Contract law, at its very essence, is simple: offer, acceptance, consideration and an intention to create legal relations. However, it's not always that simple in practice, and neither is determining what the contract actually says. As commercial transactions increase in complexity, and entering into them becomes more fluid, the terms can become less clear.

Battle of the forms

Standard form contracts are often used in supply agreements. While such contracts are advantageous in that all transactions are entered into on the same basis, problems arise where both parties to a transaction purport to contract upon their own standard terms.

Whose terms will ultimately prevail in the "battle of the forms"? The outcome is determined by a traditional offer and acceptance analysis. In practice, this frequently means that the party whose terms were last dispatched and not explicitly rejected by the recipient will prevail. In other words, the last shot fired before the contract is concluded wins the battle.

However, the following examples show that determining when the last effective shot is fired is not always as simple as it sounds and parties can get caught out:

  1. S offers to sell goods on S's terms. P places an order on P's own terms. S responds confirming it is entering the order "in accordance with" its offer. The goods are then delivered and accepted by P. Despite S having 'fired the last shot' with its last communication, the court held S's response did not reiterate its own terms, but simply identified the subject matter of the contract. P's terms were incorporated due to S's acceptance by conduct.
  2. The same factual situation arises as above but S's terms also state that they prevail over any terms and conditions in P's order. Again the contract is on P's terms because again S accepted P's order by conduct without reiterating that its terms applied. The use of a 'prevail' clause will only be effective where a party's standard terms and conditions form the basis of the contract. However, tactically, even if such a clause may not ultimately be effective as a matter of law, it may be worth using anyway as it could be sufficient during negotiations to persuade the other party that there is nothing to be gained from seeking to impose its own terms.
  3. The same factual situation arises as above but this time S reiterates its terms and P makes it clear it will only accept on its terms. Performance occurs. Either there will be no contract, though the supplier will have a claim for quantum meruit, or the contract will be on some other, implied terms - see below.

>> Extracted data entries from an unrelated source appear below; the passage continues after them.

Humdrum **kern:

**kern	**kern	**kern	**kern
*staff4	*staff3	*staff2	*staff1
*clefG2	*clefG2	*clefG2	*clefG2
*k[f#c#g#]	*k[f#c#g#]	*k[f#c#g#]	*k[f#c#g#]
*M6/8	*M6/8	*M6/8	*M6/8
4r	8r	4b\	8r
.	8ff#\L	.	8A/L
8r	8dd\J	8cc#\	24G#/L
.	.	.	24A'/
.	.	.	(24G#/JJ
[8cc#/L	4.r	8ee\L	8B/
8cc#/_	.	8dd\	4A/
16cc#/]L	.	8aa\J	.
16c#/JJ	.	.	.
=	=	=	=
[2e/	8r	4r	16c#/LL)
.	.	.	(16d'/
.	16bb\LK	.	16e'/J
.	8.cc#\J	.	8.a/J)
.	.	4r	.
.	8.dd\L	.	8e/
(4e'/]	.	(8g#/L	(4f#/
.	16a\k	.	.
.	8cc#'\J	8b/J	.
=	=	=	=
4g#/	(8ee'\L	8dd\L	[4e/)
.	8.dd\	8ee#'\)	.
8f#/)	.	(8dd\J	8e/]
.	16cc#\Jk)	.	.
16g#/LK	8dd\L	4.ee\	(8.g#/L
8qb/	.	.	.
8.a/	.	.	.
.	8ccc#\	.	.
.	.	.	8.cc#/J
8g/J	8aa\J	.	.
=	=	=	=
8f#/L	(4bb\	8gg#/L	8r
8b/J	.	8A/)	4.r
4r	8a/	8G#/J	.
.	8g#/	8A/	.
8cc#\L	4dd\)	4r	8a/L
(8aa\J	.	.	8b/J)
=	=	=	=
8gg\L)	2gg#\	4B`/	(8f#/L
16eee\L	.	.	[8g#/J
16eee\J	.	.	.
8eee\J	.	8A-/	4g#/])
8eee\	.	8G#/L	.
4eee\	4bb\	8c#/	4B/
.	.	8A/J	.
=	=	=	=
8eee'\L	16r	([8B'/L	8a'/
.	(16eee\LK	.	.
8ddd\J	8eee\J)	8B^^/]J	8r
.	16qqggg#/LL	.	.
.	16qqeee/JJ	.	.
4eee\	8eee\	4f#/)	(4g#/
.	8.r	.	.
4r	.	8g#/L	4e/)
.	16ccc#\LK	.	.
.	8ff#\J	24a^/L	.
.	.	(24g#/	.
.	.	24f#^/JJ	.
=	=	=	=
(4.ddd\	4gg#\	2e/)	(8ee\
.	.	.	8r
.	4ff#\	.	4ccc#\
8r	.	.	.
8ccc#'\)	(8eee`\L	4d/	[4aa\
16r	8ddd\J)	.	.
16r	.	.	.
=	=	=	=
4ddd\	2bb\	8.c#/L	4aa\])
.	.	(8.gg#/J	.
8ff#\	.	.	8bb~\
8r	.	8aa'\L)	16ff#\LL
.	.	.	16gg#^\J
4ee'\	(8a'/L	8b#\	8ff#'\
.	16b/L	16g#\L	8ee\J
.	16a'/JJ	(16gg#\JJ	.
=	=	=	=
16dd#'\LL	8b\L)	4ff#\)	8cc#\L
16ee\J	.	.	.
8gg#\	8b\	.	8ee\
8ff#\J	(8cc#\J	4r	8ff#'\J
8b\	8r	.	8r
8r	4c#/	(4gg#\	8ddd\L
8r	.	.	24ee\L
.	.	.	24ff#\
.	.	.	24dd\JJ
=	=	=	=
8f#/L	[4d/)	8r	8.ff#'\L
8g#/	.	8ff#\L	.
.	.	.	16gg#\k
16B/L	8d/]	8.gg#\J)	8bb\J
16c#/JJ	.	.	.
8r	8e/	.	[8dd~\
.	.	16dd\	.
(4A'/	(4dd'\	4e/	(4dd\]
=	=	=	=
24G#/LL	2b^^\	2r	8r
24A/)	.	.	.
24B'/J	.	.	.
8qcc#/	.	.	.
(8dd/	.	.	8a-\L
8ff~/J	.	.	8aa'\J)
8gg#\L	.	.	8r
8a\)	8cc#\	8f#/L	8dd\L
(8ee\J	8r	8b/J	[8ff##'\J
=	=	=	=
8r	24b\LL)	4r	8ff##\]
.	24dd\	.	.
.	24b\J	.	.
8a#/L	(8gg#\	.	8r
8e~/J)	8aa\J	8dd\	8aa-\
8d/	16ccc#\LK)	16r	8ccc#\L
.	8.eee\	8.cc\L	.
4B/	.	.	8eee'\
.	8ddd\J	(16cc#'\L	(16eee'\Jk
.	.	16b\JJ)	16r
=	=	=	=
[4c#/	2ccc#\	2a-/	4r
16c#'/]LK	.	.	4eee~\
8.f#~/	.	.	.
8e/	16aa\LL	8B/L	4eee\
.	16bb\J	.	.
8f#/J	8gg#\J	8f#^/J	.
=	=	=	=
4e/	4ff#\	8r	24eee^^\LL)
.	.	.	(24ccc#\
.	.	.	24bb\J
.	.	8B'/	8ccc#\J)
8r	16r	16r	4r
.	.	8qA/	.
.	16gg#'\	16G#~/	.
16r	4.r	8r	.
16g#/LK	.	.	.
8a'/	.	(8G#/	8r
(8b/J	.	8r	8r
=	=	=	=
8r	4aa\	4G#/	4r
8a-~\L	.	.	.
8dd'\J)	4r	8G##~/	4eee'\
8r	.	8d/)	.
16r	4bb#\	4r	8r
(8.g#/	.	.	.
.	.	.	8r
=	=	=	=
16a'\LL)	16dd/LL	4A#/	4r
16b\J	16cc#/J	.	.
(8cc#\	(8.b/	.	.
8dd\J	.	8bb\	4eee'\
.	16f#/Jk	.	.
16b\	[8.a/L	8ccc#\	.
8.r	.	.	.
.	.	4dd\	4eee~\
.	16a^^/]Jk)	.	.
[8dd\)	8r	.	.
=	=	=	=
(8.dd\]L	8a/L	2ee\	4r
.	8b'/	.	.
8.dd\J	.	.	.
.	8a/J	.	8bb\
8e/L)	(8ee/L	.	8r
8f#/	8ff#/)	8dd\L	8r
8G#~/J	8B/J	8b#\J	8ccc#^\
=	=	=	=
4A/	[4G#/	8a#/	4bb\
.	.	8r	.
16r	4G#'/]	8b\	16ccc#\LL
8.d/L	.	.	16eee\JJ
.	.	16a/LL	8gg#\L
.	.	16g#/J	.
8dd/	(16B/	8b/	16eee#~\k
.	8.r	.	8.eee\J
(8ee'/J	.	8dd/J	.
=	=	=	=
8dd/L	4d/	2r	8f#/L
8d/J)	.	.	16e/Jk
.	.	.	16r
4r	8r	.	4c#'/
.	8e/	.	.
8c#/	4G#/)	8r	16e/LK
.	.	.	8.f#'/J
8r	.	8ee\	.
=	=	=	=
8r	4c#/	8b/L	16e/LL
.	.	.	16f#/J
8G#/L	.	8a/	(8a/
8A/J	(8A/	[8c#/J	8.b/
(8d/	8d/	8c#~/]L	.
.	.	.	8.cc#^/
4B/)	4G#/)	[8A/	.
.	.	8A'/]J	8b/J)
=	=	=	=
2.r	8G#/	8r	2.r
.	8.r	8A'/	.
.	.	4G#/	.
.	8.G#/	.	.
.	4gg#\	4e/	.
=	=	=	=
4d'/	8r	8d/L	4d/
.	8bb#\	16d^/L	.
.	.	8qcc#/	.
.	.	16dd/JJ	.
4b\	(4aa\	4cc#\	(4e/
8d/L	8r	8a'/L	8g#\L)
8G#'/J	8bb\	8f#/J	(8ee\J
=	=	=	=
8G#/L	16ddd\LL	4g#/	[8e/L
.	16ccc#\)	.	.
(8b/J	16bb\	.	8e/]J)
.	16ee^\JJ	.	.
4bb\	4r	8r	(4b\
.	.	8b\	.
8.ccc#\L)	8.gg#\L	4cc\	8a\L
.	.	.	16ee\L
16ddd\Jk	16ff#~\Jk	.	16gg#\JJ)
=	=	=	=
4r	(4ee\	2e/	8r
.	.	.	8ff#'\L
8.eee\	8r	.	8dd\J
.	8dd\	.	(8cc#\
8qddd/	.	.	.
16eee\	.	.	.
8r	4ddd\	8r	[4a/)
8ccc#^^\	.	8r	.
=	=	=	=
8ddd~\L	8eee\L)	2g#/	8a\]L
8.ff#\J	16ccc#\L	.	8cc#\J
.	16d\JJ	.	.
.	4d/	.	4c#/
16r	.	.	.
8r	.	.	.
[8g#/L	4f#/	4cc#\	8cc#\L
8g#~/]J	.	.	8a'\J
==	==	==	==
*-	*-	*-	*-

Although the battle of the forms can be arbitrary and unpredictable it continues to be upheld by the courts as a concept.

Implied terms

Where the situation as in example 3 arises or the contract records only the most important basic terms, leaving others to be understood, or where the parties have not considered that a particular situation would arise, the court can imply certain terms into the contract:

  • By usage and custom of a particular trade or place.
  • By previous course of dealings where it can be shown that the reasonable expectation of the parties was that that term would apply.
  • Where it is necessary to give business efficacy to the contract.
  • By statute. The most commonly implied terms are those contained in the Sale of Goods Act 1979 such as those relating to title, quality, time for performance and consideration.
  • Don't forget though that implied terms:
  • Can be negated where there is an inconsistent express term. For some suggested wording for excluding implied terms see Wragge & Co's previous alert.
  • Are not excluded where an entire agreement clause is silent on their inclusion/exclusion. Implied terms are regarded as an unexpressed part of the contract itself, so are within the entire agreement.

Points to consider

An agreed, complete, signed contract on your terms and conditions is the only way to ensure contractual certainty. This is not always possible but there are a number of tactics to be employed to help persuade the court that your standard terms should prevail:

  • Consider including a 'prevail' clause in your standard terms. Although this will not have any legal effect if your terms are not accepted, it may convince the other party that attempting to impose its terms is pointless.
  • Ensure all discussions with the other party and as much of the pre-contractual documentation as possible expressly refers to your terms to maximise your chances of firing the last shot. This applies equally to electronic communications. Terms should be (preferably) attached or at least referred to (by hyperlink to a web page displaying them) in all relevant communications.
  • If acting as a seller, ensure that nothing said in any pre-contractual documentation constitutes an offer which a buyer could accept before you have submitted your own terms.
  • Make sure sales or purchase staff do not accept orders or packing slips which seek to incorporate the other party's terms and/or exclude yours, without making it clear that they are not accepted and responding with documentation bearing your terms.
  • Provide guidance to staff where a standard contract has blank spaces which must be filled in. Any blanks completed in a way inconsistent with the standard terms have the effect of adding provisions which override those standard terms.